Privée de l’usage de ses bras et de ses jambes depuis sa naissance, Marie-Caroline Schürr croque la vie à pleines dents. Grâce à une foi solidement ancrée et à une épatante force de caractère, elle fait du handicap la clé de sa rencontre avec l’autre.

Faire de la vulnérabilité une force. C’est le credo de Marie-Caroline Schūrr, handicapée moteur de naissance et néanmoins professeur d’anglais dans des collèges et lycées des Yvelines. Chaque jour, elle se déplace grâce à « Chérubin », son fauteuil roulant, et à « Victorine », son véhicule aménagé. Mais son vrai moteur, c’est sa surprenante capacité à l’émerveillement. « Ce qui me fait vibrer, c’est l’amour de la vie », souffle-t-elle à Aleteia.

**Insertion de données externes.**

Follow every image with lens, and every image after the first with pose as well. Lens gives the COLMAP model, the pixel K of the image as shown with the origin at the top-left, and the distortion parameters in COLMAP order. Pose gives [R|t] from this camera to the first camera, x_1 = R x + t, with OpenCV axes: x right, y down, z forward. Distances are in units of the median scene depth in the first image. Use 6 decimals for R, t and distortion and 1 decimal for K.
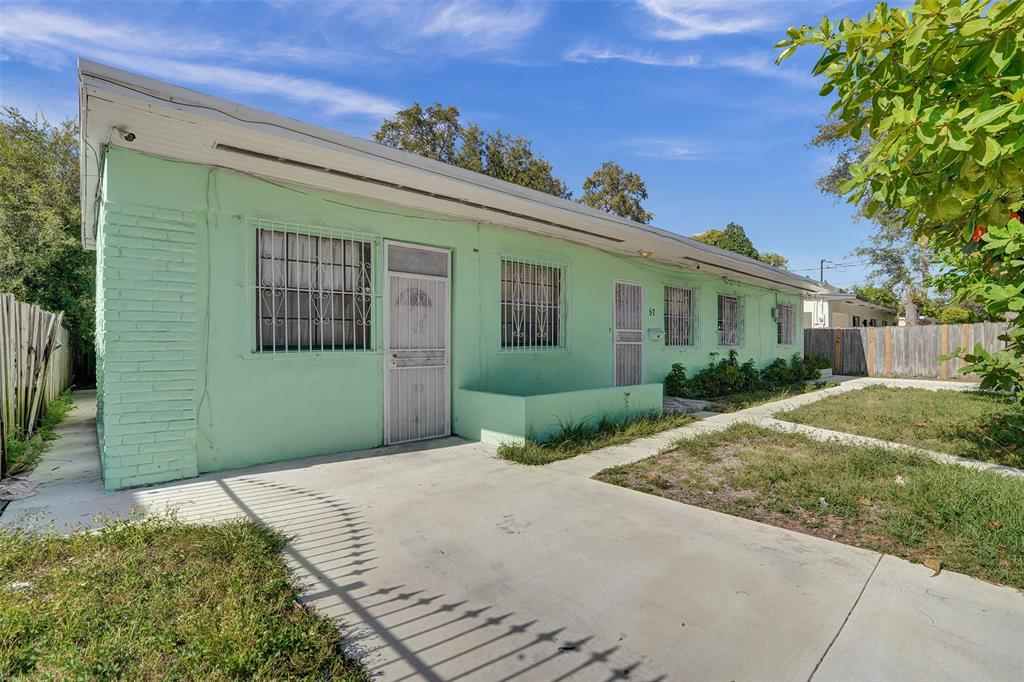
lens RADIAL K [[476.5, 0, 513.3], [0, 476.5, 341.6], [0, 0, 1]] dist [-0.054299, 0.017270]
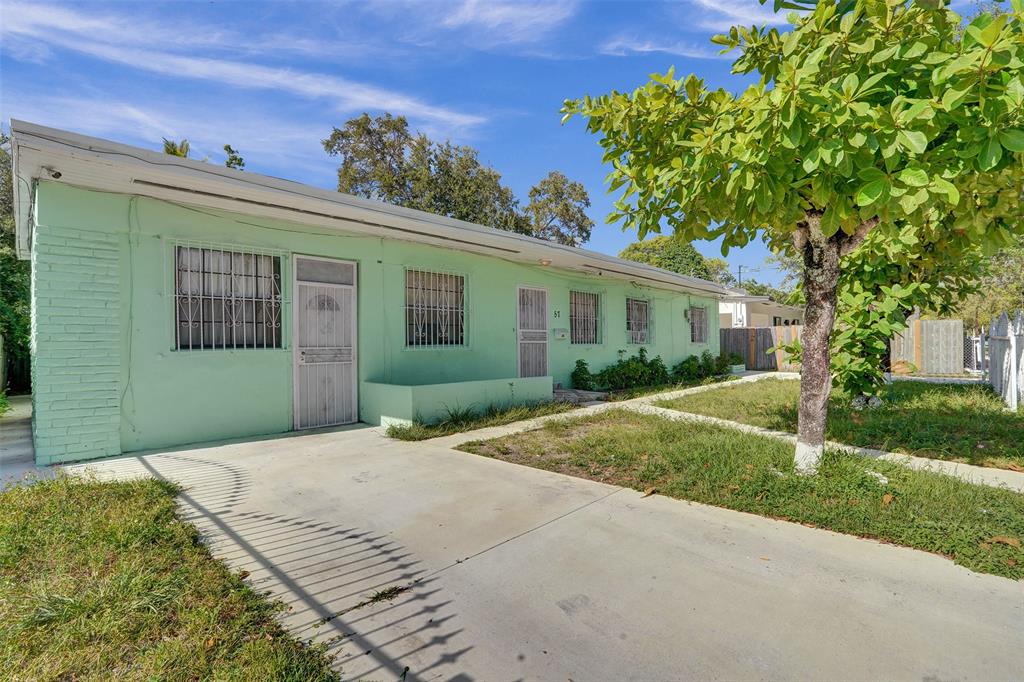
lens RADIAL K [[476.5, 0, 518.7], [0, 476.5, 339.6], [0, 0, 1]] dist [-0.054299, 0.017270]
pose [[0.996998, -0.010245, 0.076749, 0.210138], [0.011039, 0.999890, -0.009922, 0.015172], [-0.076639, 0.010740, 0.997001, -0.217713]]
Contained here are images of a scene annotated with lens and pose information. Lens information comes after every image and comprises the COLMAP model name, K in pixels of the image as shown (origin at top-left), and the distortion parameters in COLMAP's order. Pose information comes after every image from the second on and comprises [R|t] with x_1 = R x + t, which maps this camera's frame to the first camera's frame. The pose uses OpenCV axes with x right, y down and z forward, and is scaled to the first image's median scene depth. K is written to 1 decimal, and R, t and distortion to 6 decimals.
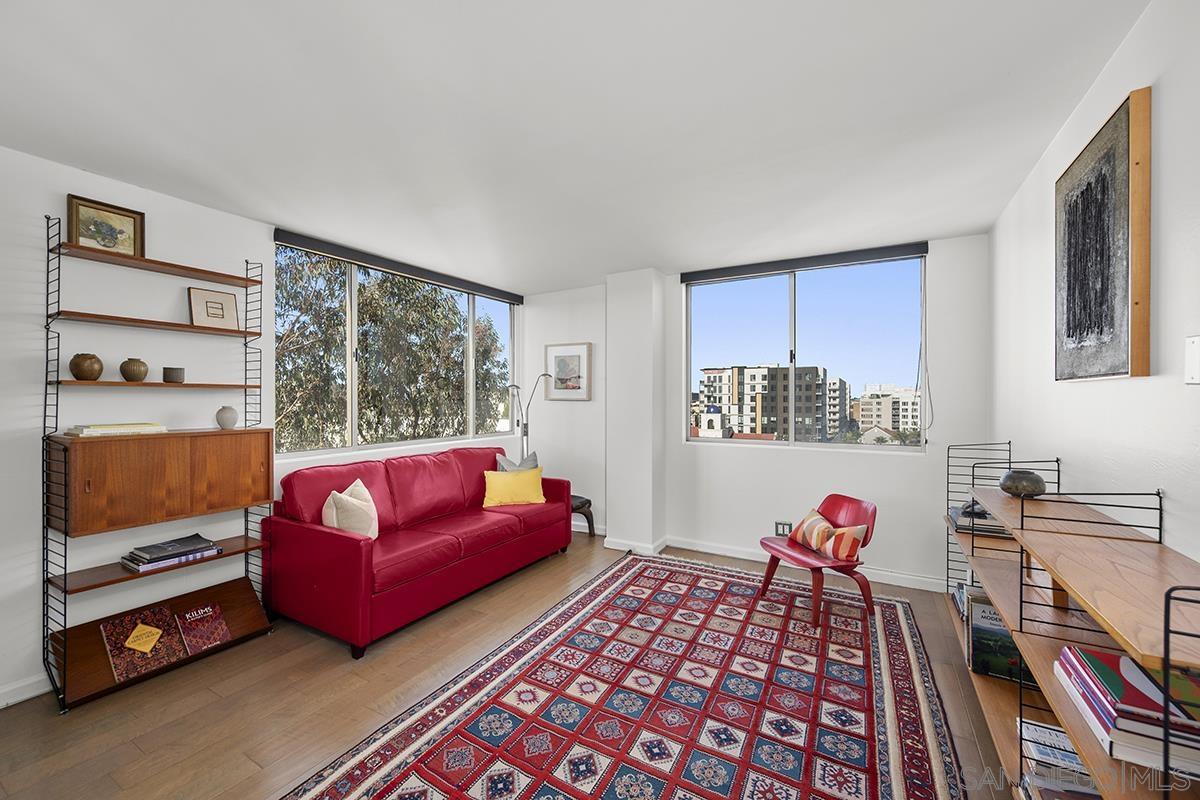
lens RADIAL K [[474.0, 0, 603.4], [0, 474.0, 396.9], [0, 0, 1]] dist [-0.001871, -0.000012]
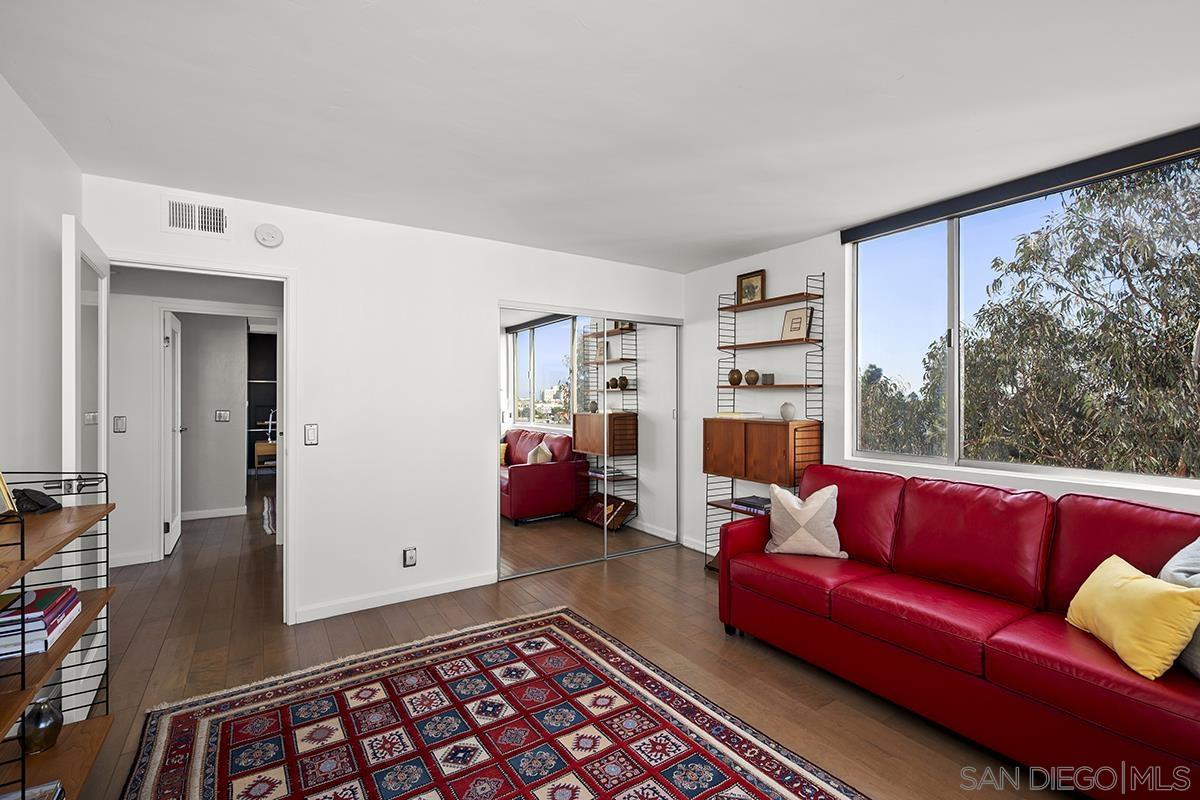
lens RADIAL K [[498.8, 0, 590.2], [0, 498.8, 402.2], [0, 0, 1]] dist [-0.003453, -0.000262]
pose [[-0.453887, 0.013560, -0.890956, 0.735311], [0.006857, 0.999908, 0.011725, -0.000287], [0.891033, -0.000787, -0.453938, 1.394292]]
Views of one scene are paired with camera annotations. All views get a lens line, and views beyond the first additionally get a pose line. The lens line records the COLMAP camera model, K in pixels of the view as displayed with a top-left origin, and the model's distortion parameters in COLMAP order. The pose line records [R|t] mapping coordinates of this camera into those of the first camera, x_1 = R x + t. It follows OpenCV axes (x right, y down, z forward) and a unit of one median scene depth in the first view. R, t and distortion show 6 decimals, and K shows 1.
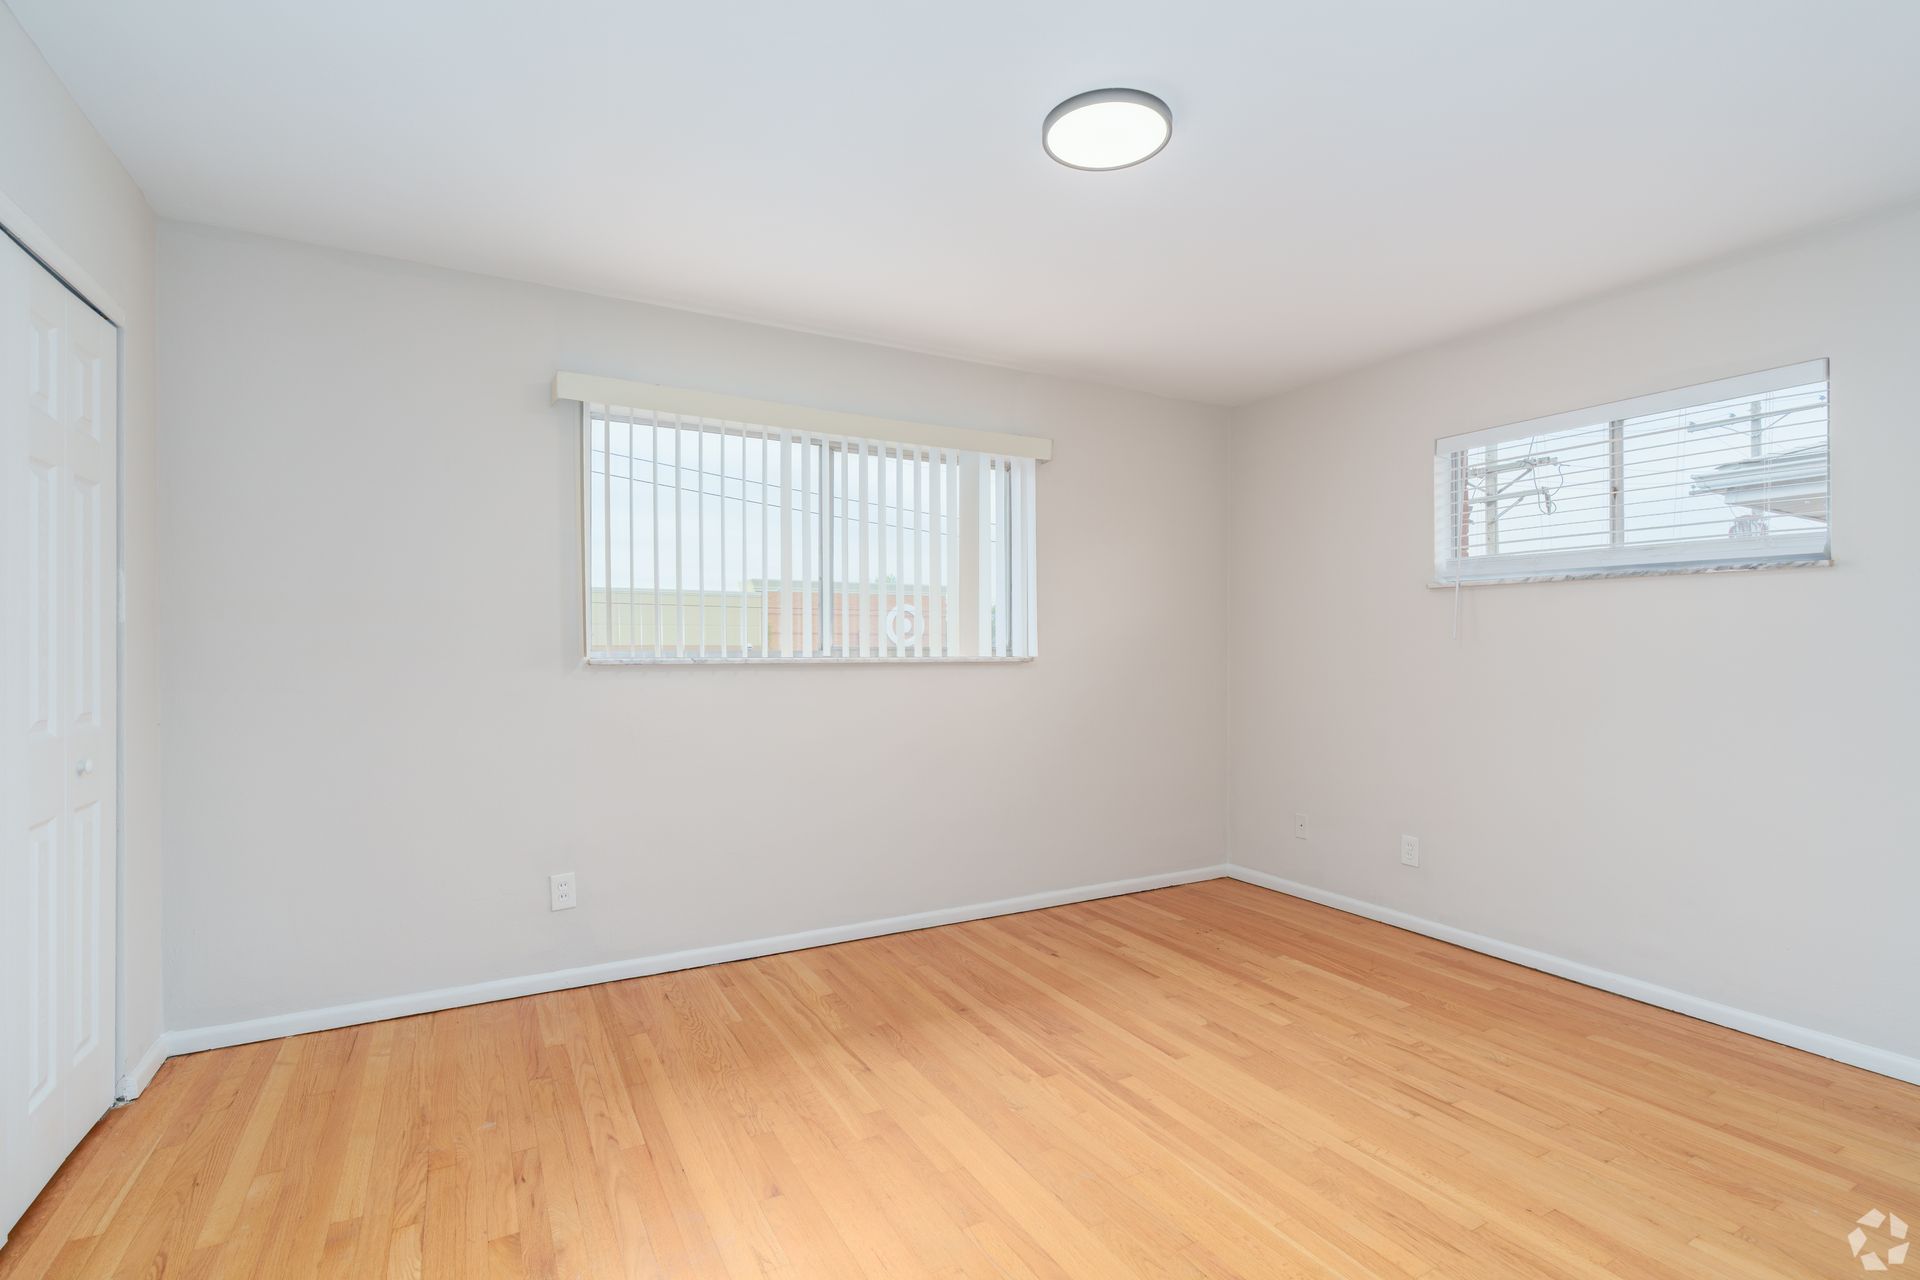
lens RADIAL K [[903.6, 0, 957.3], [0, 903.6, 634.3], [0, 0, 1]] dist [0.000760, 0.001023]
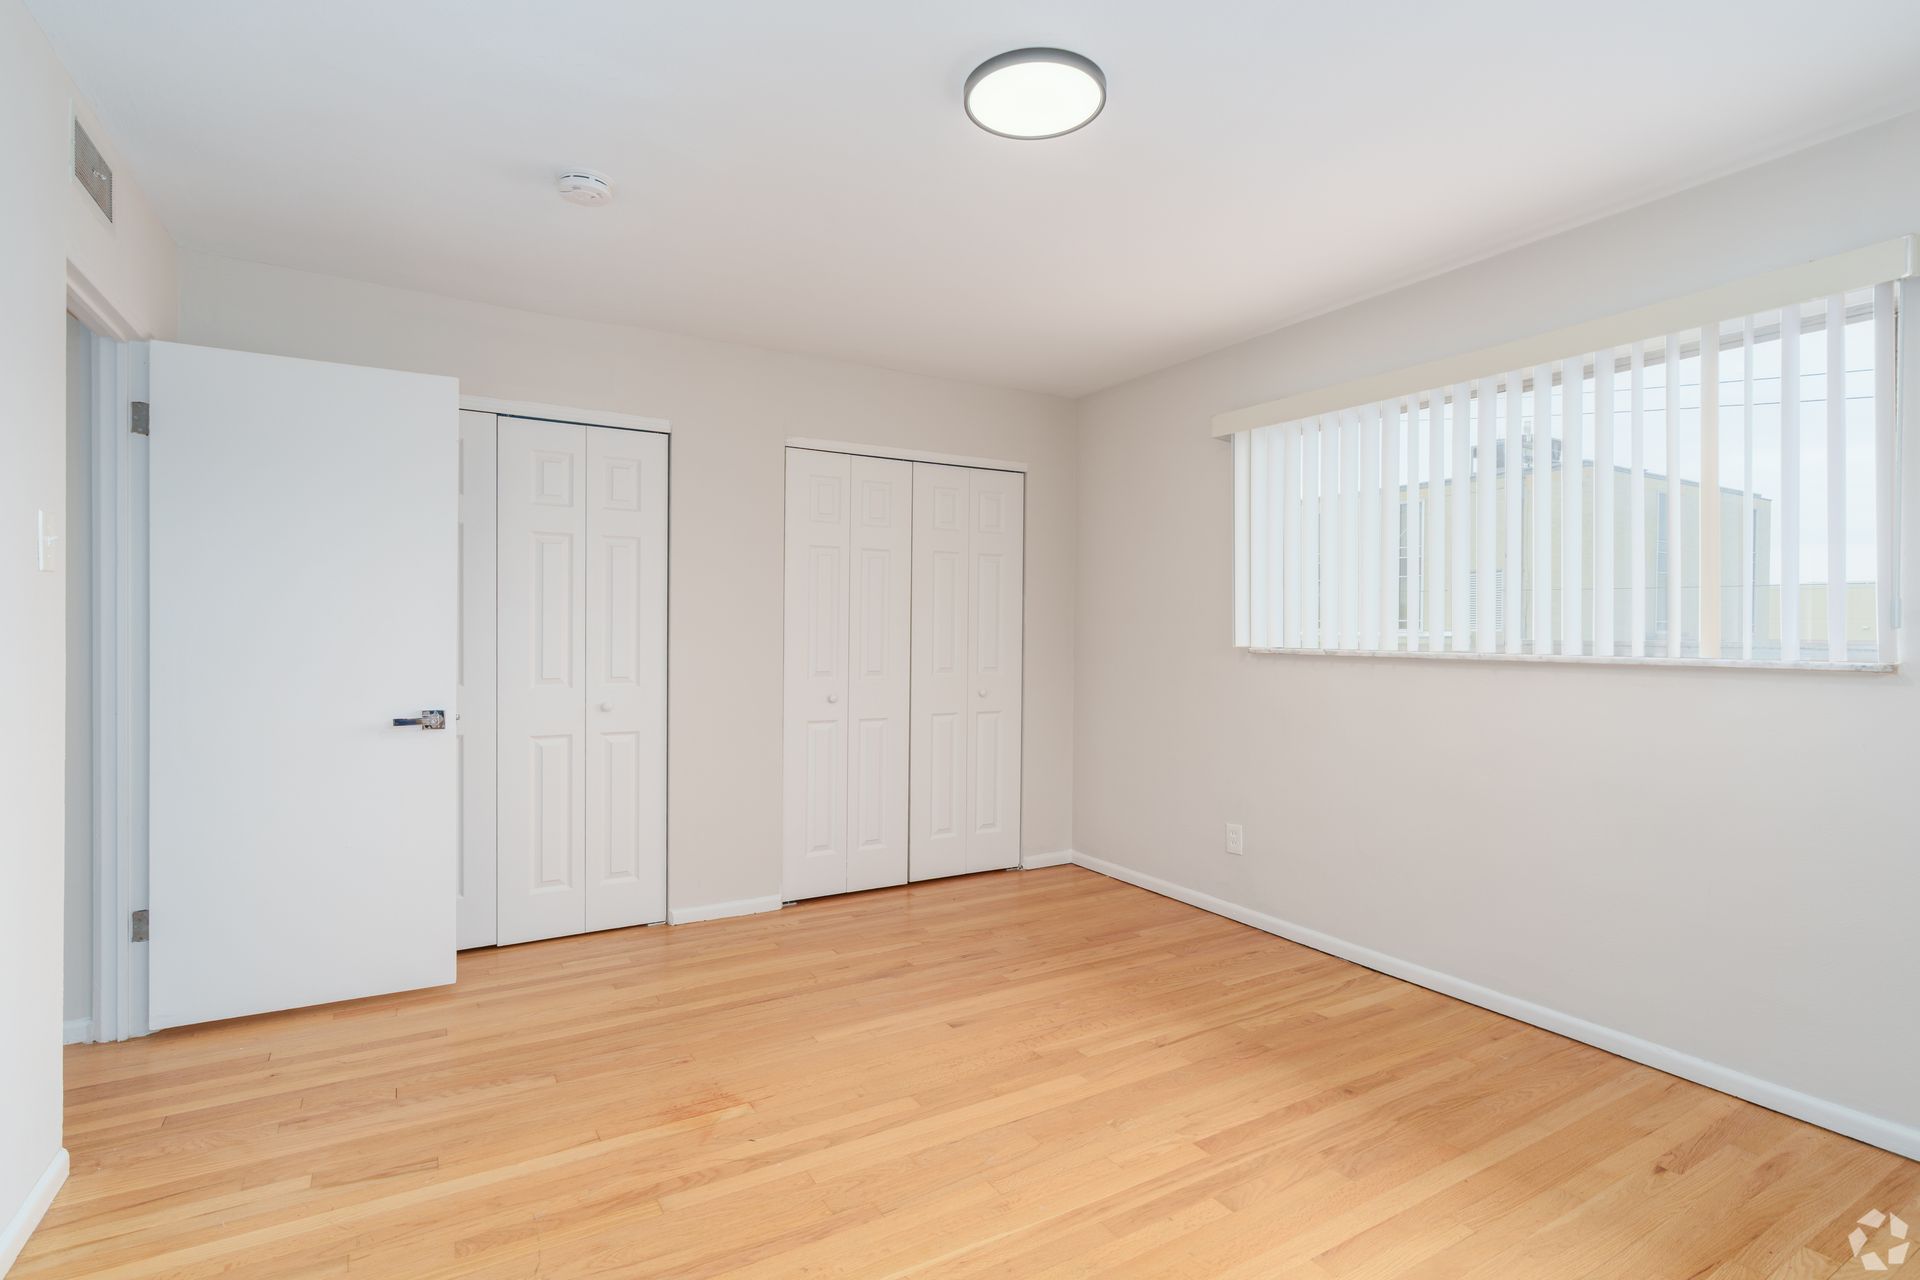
lens RADIAL K [[903.6, 0, 957.0], [0, 903.6, 638.0], [0, 0, 1]] dist [0.000760, 0.001023]
pose [[0.039141, 0.002758, -0.999230, 0.729048], [0.004651, 0.999985, 0.002942, 0.023999], [0.999223, -0.004762, 0.039128, 0.609614]]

Chaque soir, le « relais du cœur »
Souriante et animée d’une joie profonde, Marie-Caroline ne cherche pas à être prise en pitié. Bien au contraire. « Je suis sur quatre roulettes, donc je vais encore plus vite au quotidien ! » s’exclame-t-elle. Dans son appartement versaillais où elle habite, tout un réseau d’amis se relayent chaque soir pour l’aider à se coucher. Elle l’a baptisé « le relais du cœur ». « Mes amis m’apportent une aide physique pour tous les gestes les plus simples du quotidien, comme sortir de mon lit ou m’habiller. Pour moi, c’est une invitation à accueillir chaque personne, et cela m’aide à être pleinement vivante », raconte-t-elle.

Je me sens infiniment aimée du Christ.

Dans la rencontre avec les autres, Marie-Caroline puise la force qui fait sa joie de vivre et son dynamisme. Elle raconte : « Ma dépendance est toujours un appel à aller rencontrer l’autre. Il approche ma fragilité et fait tomber certaines peurs. Finalement, nous sommes deux enfants de Dieu qui cheminons ensemble, chacun avec ses petites béquilles ».

Éduquée dans un milieu catholique, Marie-Caroline n’a pas perdu la foi malgré son handicap, bien au contraire. « Dans les moments de gros découragement, je demande à Jésus pourquoi je traverse cette épreuve. Le coup de pouce arrive toujours, parce que je me sens infiniment aimée du Christ. C’est une consolation telle qu’à chaque fois, la vie repart avec une saveur mille fois décuplée ! » confie-t-elle. Si le handicap n’empêche pas la souffrance, le vivre dans la foi « lui donne tout son sens ». Marie-Caroline en est la preuve.